During an unexpected blizzard, I was once stuck at a back booth until nearly dawn, and somehow, one of those plastic beach balls appeared, and people began tossing it back-and-forth from table to table, while waitresses offered free refills on the coffee. Somebody started playing Kid ‘N Play’s “Ain’t Gonna Hurt Nobody” on their phone, and reader, if there’s ever been a better party, I’ve never attended it.

Even Studio 54 didn’t offer the Split Decision.

Before this becomes an advertisement and I have to do a SponCon disclaimer, I’ll point out that there are a few other places you could kill time on a Tuesday evening if insomnia was rearing its ugly head. Haven Bros is the immediate go-to, but I have a bigger story about them that you’ll read in a future issue.

Once in my mid-20s, after a particularly bad break-up, I found myself wandering around downtown in the hopes that, like any good ’80s movie, something interesting would happen that would send me on some kind of wacky adventure.

It was just after 2am and the clubs had all closed. Little pockets of buzzed smokers were huddled outside every establishment, and as I made my way past one of the now defunct gay bars, I spotted four of the most attractive men I have ever seen in my life.

There is a certain kind of attractive that we simply don’t have in the Rhode Island LGBTQ community. I’m not bashing my home state, but the fact is, no gay man resembling Jason Statham has ever come out of Providence, and if I’m wrong, please DM me the details immediately.

In addition to the J-Stat doppelganger, this pocket featured a guy who looked like a Brazilian soccer player, a Matthew Perry-esque sardonic-seeming fellow, and a fourth guy who I’m sure was very nice, but who I cannot remember for the life of me.
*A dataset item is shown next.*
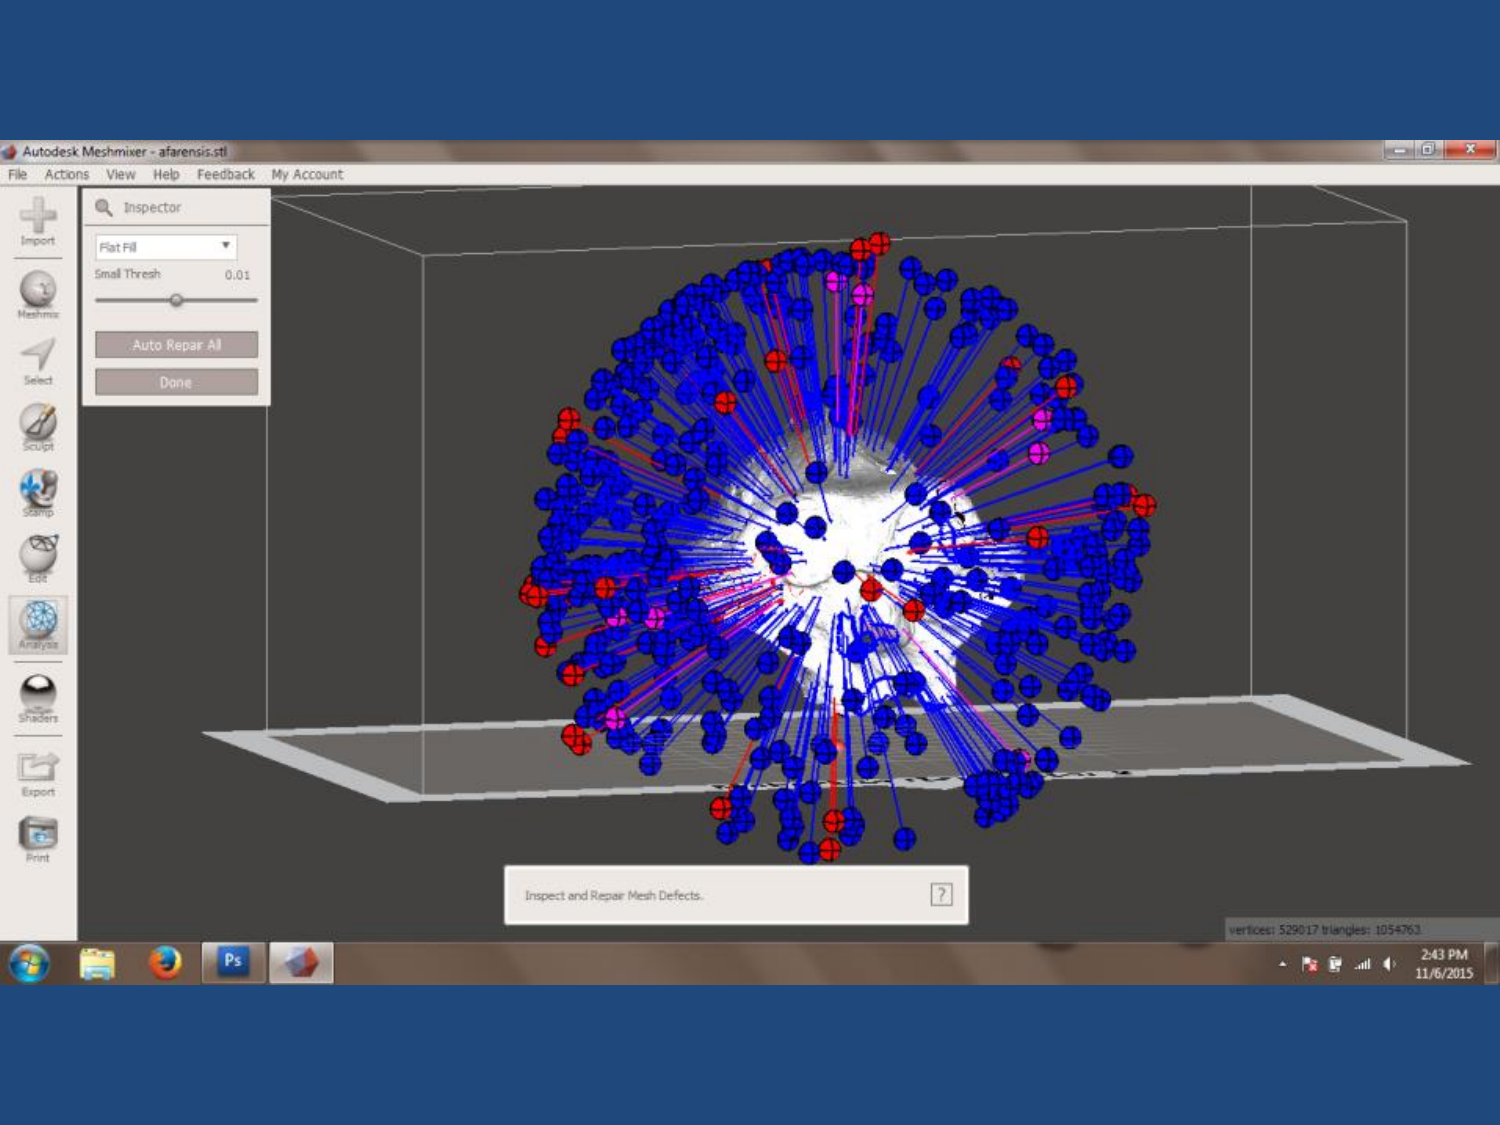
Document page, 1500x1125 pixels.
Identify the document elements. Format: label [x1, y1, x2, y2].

picture [0, 140, 1500, 985]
My initial impulse was to introduce myself, and then I realized that whatever league I was in was about seven leagues down from theirs, and I decided to keep on walking. Then, like a gift from the John Hughes gods, I heard one of them ask if there was anywhere you could get food in Providence at that hour.

Like a homosexual roadrunner, I blasted into the conversation and asked if they wanted to come get breakfast with me.

I remember the one I can’t remember recognizing me immediately as a thirsty and newly heartbroken hanger-on, but the others seemed somewhat charmed by my unique mix of unwarranted theatricality and anxious assertiveness.

So we all loaded into my car — which I believe only had three wheels and one brake. I learned that they were from New York, but that Matthew Perry had planned to fly them all to the Cape where they would then head to PTown, except the weather wasn’t great, so they had to land at TF Green instead.

At least, I think that was the story, because all I heard was “Rich,” “Gay,” “Pilot,” “Handsome,” and “Single.” Some of the words were never used, but I inferred them, because I still had so much hope back then.

We ate quickly, because they wanted to get to the airport, but both Perry and Statham gave me their business cards, which I held onto for years even though I never contacted them. I drove them to TF Green and bid them farewell the same way Rick did as Ilsa was boarding the plane in Casablanca, except in my case, I was parked across the street at the Hooters wondering where in the Hamptons the five of us could vacation that summer.

Looking back, I imagine them taking them off and looking down to see the state underneath them still covered in darkness, except for the lights of those all-night businesses that offer a wired writer or a sad single the chance to stay up a little later in the hopes of finding some excitement to ensure them that life still has a few surprises left to offer.

Some of America’s greatest gems are the 24-hour diners and eateries that act like sentinels against the night, helping some of us sleep better knowing we don’t have to. 

Knowing that if we want, there’s a place we can go to sip coffee, sing Fleetwood Mac, or spend an hour with four people we’ll never see again.

I know how badly everyone wants to get back to normal, but what I miss was never really considered normal. Those late nights where, even in a city as small as Providence, you could still find someone or something so interesting you almost wonder if you’re dreaming.